Zhang Pengfei, Phipps Mary E, Goodwin Peter M, Werner James H
Washington University in St. Louis, Department of Biomedical Engineering, Optical Imaging Laboratory, One Brookings Drive, St. Louis, Missouri 63130-4899, United States.
Center for Integrated Nanotechnologies, Los Alamos National Laboratory, Mail Stop G755, Los Alamos, New Mexico 87545, United States.
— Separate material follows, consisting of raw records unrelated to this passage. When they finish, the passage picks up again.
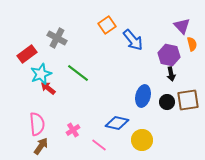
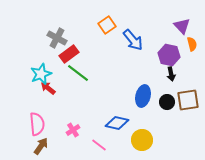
red rectangle: moved 42 px right
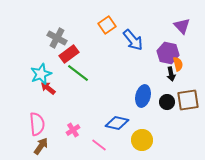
orange semicircle: moved 14 px left, 20 px down
purple hexagon: moved 1 px left, 2 px up
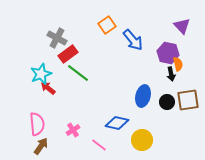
red rectangle: moved 1 px left
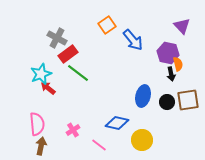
brown arrow: rotated 24 degrees counterclockwise
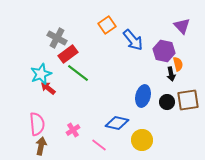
purple hexagon: moved 4 px left, 2 px up
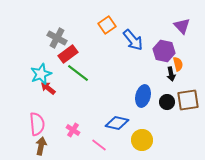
pink cross: rotated 24 degrees counterclockwise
J Biomed Opt. 2016 Oct 1;21(10):100502. doi: 10.1117/1.JBO.21.10.100502.
We have developed a light-sheet microscope that uses confocal scanning of dual-Bessel beams for illumination. A digital micromirror device (DMD) is placed in the intermediate image plane of the objective used to collect fluorescence and is programmed with two lines of pixels in the “on” state such that the DMD functions as a spatial filter to reject the out-of-focus background generated by the side-lobes of the Bessel beams. The optical sectioning and out-of-focus background rejection capabilities of this microscope were demonstrated by imaging of fluorescently stained actin in human A431 cells. The dual-Bessel beam system enables twice as many photons to be detected per imaging scan, which is useful for low light applications (e.g., single-molecule localization) or imaging at high speed with a superior signal to noise. While demonstrated for two Bessel beams, this approach is scalable to a larger number of beams.
我们开发了一种光片显微镜,该显微镜使用双贝塞尔光束的共焦扫描进行照明。数字微镜器件(DMD)放置在用于收集荧光的物镜的中间像平面中,并被编程为两行像素处于“开”状态,使得DMD用作空间滤波器,以抑制由贝塞尔光束旁瓣产生的离焦背景。通过对人A431细胞中荧光标记的肌动蛋白进行成像,证明了该显微镜的光学切片和离焦背景抑制能力。双贝塞尔光束系统能够在每次成像扫描中检测到两倍数量的光子,这对于低光应用(例如单分子定位)或高速成像且具有优异信噪比的情况很有用。虽然该方法是针对两个贝塞尔光束进行演示的,但这种方法可扩展到更多光束。